Angelika Neuwirth hat für die Entstehung des koranischen
Begriffs von Gerechtigkeit ein schönes Bild. In der Sure 90 "Die
Stadt", in der es eindrückliche Bilder von sozialer Gerechtigkeit gibt,
Bilder, die unmittelbar dem Alten Testament entnommen sein könnten, wird
zunächst auf die menschliche Schöpfung Bezug genommen (Q 90: 8-9)
Haben wir ihm nicht zwei Augen eingesetzt
und eine Zunge und zwei Lippen?
Frau Neuwirth führt aus, dass es in einer anderen
Koranstelle (Q 82:7) heißt, Gott habe den Menschen "erschaffen, fein
gebildet und ins Gleichgewicht gebracht". Das arabische Wort für
Gleichgewicht (addala) ist das Stammwort für das spätere Wort für Gerechtigkeit
(adl). Die Symmetrie der menschlichen Ausformung, das schöne Gleichgewicht, ist das Urbild für
Gerechtigkeit, ganz ähnlich wie das Bild der ebenfalls symmetrischen Waage.
Was ist Gerechtigkeit?
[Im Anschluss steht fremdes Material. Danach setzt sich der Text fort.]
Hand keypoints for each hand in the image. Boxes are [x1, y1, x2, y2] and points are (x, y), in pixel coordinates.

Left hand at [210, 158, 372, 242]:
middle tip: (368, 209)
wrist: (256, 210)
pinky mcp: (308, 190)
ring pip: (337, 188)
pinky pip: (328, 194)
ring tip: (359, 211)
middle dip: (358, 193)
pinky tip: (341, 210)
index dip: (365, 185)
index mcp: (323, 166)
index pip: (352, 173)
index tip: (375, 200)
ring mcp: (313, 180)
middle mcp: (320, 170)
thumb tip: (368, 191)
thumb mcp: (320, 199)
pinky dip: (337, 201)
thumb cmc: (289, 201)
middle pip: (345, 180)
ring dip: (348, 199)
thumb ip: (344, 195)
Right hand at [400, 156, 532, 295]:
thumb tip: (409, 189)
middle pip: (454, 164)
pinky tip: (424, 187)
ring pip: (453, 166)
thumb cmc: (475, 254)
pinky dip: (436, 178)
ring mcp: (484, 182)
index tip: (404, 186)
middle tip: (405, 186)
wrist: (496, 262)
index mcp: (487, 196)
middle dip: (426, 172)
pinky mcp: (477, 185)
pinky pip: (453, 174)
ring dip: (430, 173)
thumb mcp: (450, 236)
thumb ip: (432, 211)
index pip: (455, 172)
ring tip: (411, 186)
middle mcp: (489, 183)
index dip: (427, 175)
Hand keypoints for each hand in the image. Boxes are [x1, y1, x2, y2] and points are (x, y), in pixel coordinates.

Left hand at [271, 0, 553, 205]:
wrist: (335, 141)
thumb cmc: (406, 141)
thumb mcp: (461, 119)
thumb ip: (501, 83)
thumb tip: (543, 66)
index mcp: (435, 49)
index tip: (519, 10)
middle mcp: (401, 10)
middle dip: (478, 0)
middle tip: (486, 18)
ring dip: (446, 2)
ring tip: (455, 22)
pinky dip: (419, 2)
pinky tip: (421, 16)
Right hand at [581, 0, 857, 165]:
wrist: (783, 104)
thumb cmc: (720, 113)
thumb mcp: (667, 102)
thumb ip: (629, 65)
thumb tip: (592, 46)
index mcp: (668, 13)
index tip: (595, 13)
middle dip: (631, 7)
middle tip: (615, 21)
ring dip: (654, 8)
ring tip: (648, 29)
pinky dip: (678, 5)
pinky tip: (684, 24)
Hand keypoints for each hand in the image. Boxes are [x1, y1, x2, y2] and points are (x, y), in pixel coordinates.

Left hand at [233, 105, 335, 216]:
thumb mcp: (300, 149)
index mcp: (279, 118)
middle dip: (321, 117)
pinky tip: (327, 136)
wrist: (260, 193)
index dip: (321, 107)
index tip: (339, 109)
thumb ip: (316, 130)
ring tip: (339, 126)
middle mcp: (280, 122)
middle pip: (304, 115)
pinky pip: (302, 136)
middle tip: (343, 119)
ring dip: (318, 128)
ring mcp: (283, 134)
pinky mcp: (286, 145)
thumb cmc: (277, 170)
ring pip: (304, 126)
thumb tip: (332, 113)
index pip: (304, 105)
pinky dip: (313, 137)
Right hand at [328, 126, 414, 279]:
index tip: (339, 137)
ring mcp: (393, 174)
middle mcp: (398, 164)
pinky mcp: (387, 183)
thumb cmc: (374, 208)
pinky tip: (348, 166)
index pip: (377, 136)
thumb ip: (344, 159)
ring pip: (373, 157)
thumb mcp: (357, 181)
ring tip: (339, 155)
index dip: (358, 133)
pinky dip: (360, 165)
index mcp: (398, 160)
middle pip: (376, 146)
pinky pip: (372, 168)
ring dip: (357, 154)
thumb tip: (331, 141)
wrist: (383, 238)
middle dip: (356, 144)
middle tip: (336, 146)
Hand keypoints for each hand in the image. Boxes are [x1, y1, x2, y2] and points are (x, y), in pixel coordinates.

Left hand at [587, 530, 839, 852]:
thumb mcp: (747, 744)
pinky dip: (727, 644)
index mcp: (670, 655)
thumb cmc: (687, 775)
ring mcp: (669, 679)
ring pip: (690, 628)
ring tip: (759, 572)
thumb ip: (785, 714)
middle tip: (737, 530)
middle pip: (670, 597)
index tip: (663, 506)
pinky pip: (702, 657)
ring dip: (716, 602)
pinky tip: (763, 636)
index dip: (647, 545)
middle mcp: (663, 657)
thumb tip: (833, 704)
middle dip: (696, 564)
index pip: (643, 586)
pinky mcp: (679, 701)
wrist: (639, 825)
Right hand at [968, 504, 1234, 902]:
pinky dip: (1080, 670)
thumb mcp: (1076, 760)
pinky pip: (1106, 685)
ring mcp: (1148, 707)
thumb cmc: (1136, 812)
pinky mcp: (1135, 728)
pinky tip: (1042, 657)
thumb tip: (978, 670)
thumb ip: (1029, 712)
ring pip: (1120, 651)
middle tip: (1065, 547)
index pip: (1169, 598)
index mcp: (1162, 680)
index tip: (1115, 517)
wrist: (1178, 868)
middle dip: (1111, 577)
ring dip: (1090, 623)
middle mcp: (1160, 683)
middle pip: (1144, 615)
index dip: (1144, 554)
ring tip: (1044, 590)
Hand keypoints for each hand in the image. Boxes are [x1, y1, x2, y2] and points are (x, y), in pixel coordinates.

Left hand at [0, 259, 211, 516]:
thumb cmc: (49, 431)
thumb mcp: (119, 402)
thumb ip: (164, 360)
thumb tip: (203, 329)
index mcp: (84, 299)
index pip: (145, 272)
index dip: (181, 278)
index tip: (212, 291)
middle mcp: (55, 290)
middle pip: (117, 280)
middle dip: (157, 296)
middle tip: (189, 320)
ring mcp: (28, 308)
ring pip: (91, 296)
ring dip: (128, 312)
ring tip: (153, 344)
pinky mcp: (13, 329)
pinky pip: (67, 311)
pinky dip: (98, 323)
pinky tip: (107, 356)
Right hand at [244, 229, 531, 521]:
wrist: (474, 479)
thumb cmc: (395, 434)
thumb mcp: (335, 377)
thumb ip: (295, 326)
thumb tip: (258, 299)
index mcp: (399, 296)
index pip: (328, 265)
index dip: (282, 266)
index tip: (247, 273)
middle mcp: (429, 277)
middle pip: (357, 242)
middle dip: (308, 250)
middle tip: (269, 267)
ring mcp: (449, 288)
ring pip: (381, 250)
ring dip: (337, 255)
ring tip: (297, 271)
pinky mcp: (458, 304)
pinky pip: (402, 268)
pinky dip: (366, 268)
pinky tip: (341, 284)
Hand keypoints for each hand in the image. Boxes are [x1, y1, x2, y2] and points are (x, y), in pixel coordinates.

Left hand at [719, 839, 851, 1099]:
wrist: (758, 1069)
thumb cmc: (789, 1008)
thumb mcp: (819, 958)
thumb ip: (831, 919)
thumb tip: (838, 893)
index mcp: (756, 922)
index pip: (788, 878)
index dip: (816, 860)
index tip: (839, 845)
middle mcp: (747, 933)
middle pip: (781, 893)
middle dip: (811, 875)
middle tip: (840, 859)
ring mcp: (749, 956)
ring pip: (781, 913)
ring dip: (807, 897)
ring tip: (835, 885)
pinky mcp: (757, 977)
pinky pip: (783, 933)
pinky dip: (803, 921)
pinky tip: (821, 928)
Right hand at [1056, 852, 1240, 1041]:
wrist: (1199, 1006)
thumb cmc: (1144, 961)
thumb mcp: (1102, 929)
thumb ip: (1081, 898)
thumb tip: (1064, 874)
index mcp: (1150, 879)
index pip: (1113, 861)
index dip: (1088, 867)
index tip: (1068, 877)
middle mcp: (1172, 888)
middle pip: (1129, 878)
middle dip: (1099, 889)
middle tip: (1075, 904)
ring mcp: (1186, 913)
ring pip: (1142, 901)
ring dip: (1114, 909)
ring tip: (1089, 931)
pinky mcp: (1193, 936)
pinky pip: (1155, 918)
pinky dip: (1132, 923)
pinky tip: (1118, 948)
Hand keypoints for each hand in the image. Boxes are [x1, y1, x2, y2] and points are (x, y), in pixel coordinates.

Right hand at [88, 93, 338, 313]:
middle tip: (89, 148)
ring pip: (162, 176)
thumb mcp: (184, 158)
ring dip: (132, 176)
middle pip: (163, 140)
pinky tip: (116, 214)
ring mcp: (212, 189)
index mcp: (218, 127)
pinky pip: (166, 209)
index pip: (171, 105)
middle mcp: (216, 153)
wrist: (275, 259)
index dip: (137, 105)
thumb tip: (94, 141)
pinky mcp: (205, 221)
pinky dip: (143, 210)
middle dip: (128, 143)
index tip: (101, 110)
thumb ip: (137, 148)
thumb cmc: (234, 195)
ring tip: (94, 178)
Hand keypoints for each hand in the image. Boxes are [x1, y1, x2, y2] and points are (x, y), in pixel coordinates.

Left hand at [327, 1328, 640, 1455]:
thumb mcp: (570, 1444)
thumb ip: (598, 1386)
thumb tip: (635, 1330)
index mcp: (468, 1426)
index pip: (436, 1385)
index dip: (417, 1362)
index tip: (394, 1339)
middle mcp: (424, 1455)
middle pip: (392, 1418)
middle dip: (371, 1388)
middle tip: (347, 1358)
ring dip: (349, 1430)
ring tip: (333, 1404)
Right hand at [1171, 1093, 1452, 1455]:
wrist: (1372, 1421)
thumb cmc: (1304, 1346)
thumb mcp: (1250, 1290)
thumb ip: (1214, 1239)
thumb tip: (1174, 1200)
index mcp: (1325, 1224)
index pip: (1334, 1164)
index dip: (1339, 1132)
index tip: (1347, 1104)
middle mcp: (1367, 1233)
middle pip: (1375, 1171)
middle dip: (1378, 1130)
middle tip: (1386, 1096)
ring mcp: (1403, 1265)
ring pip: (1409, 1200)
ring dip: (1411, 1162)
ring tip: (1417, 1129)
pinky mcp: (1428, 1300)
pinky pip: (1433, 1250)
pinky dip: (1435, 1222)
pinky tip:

Die fragliche Koranstelle fährt fort
(Q 90:13-16)
Die Losbindung eines Nackens
oder die Speisung am Tag der Hungersnot
einer Waise aus der Verwandtschaft
oder eines Armen, der im Staub liegt.
Dies ähnelt einer bekannten Stelle aus Jesaja
(Jes 58:6-7)
Lass los, die du mit Unrecht gebunden hast,
lass ledig, auf die du das Joch gelegt hast!
Brich dem Hungrigen dein Brot
und die im Elend ohne Obdach sind, führe ins Haus!
Wenn du einen nackt siehst, so kleide ihn,
und entziehe dich nicht deinem Fleisch und Blut.
Den Christen wird beim Lesen bewusst, dass auch die
endzeitliche Stelle aus Matthäus 25 auf Jesaja Bezug nimmt. Hier trennt der
Menschensohn die Schafe von den Blöcken, je nachdem ob sie die Hungernden
gespeist, die Durstigen getränkt und die Gefangenen besucht haben. Am Ende sagt
er (Mt 25:40)
was ihr an einen meiner geringsten Brüder getan habt,
das habt ihr mir getan.
Mir gefallen diese Parallelstellen in Koran, Altem und Neuem Testament, wie einem überhaupt alles das gefällt, was symmetrisch ist. Es ist –
daran erinnert uns Sure 90 – ein Grundprinzip göttlicher Schöpfung.